April 08, 2021

#ThrowbackThursday – 8 April

Some say that life imitates art, while others argue that art imitates life. As these five historical events which occurred on 8 April show us, both life and art can be wonderful, thought-provoking and downright bizarre at times:

1820 – The Discovery of Venus de Milo

Two centuries ago, a Turkish peasant named Yorgos Kentrotas discovered a marble statue inside a buried niche within the ancient city ruins of Milos. Believed to be created between 100 BC and 130 BC by Greek sculptor, Alexandros of Antioch, the statue was noticeably missing two things – its arms.

Dubbed “Venus de Milo”, the statue depicts Aphrodite, the Greek goddess of love and beauty. Even without its arms – one of which was found in fragments, but was hastily disposed – it has become an iconic symbol of pop culture. It now resides at the Louvre Museum in Paris, France.

1973 – The Death of Picasso

On a late Sunday morning, Pablo Picasso – then aged 91 – died of a heart attack in the presence of his second wife, Jacqueline, and his son, Paolo, at his chateau on the French Riviera.

A pioneer of the Cubism art movement, Picasso is said to have produced approximately 20 000 paintings, sculptures and drawings during his lifetime, including “La Vie”, “Guernica” and “The Weeping Woman”.

After the Spaniard’s death, his estate – which was estimated to range between $100 and $250 million – was fought over by his family for six years. As for his artistic legacy, however, it is regarded by critics and admirers as priceless.

1986 – How “Dirty Harry” Became Mayor Eastwood

Five years after Ronald Reagan made the swap from the silver screen to the White House, Clint Eastwood also decided to make the move to politics.

Polling 2 166 votes against the 799 votes, Eastwood – then 55 – was elected mayor of his home town, Carmel-by-the-Sea. Per reports, he spent $40 000 on his election campaign, which included merchandise branded with his famous “Dirty Harry” catchphrase, “Make my day.”

Over his two-year term, Eastwood sought to relax the strict controls on local businesses, installed more public stairways and toilets, and expanded the offerings of the local library. He also donated his $200-a-month salary to Carmel’s youth centre.

1999 – “Titanic” Goes to Vegas

In front of several investors and travel writers, entrepreneur Bob Stupak pitched a very controversial idea: to recreate the doomed “RMS Titanic” as a hotel and casino attraction in Las Vegas, Nevada.

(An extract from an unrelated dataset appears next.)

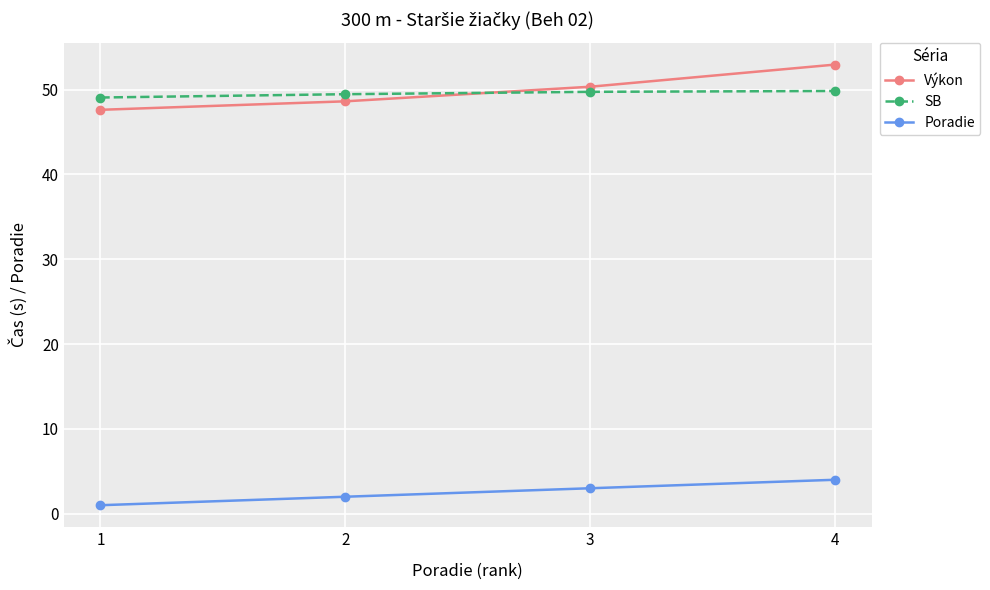

Count the Poradie values in the range 2 to 4.

3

Stupak explained that the replica ship would be more than one million square feet in size with 1 200 cabins and hotel suites, as well as a public area designed to offer themed tourist attractions, such as the “Ice Cave Tunnels” and “Club Icebreaker.” It would also float in real water.

Thankfully, the $1.2-billion project sank before it even started, as it was rejected by the Las Vegas City Council.

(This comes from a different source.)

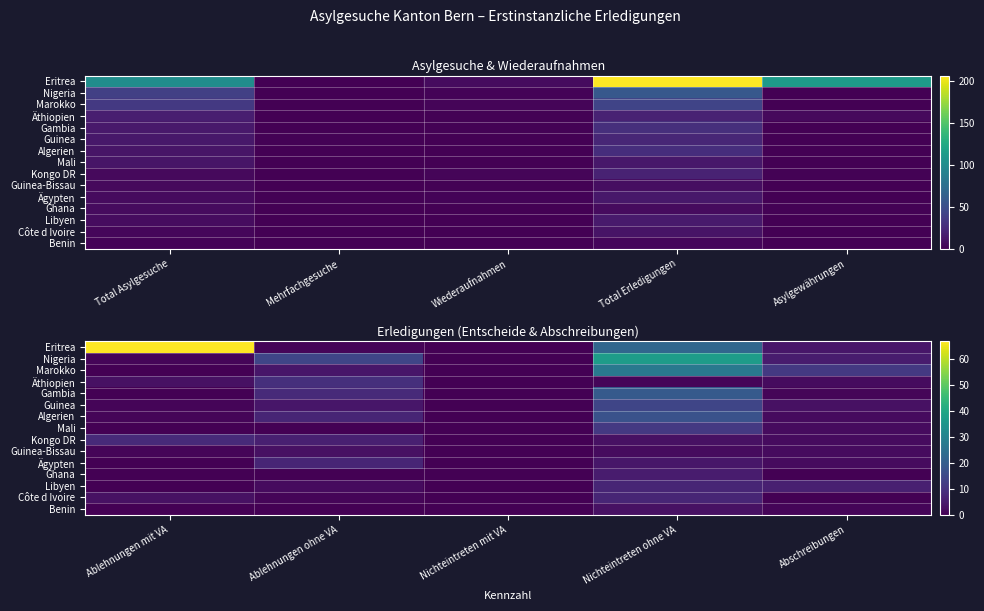

List the series in order of their peak value, highest first.

Eritrea, Nigeria, Marokko, Gambia, Algerien, Guinea, Mali, Äthiopien, Kongo DR, Ägypten, Libyen, Côte d Ivoire, Ghana, Guinea-Bissau, Benin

2014 – A Not-So-Paltry Purchase for Poultry Porcelain

For $36 million, a Chinese businessman named Liu Yiqian won the bid for a small, white and extremely valuable “chicken cup” – so-called because its porcelain surface is decorated with a rooster and hen tending to their chicks.

Made during the 15th-century reign of the Ming Dynasty’s Chenghua Emperor, the cup is one of only 17 such cups in existence, with four in private collections and the rest housed in museums.

Liu’s poultry purchase is now located at his Long Museum in Shanghai, China.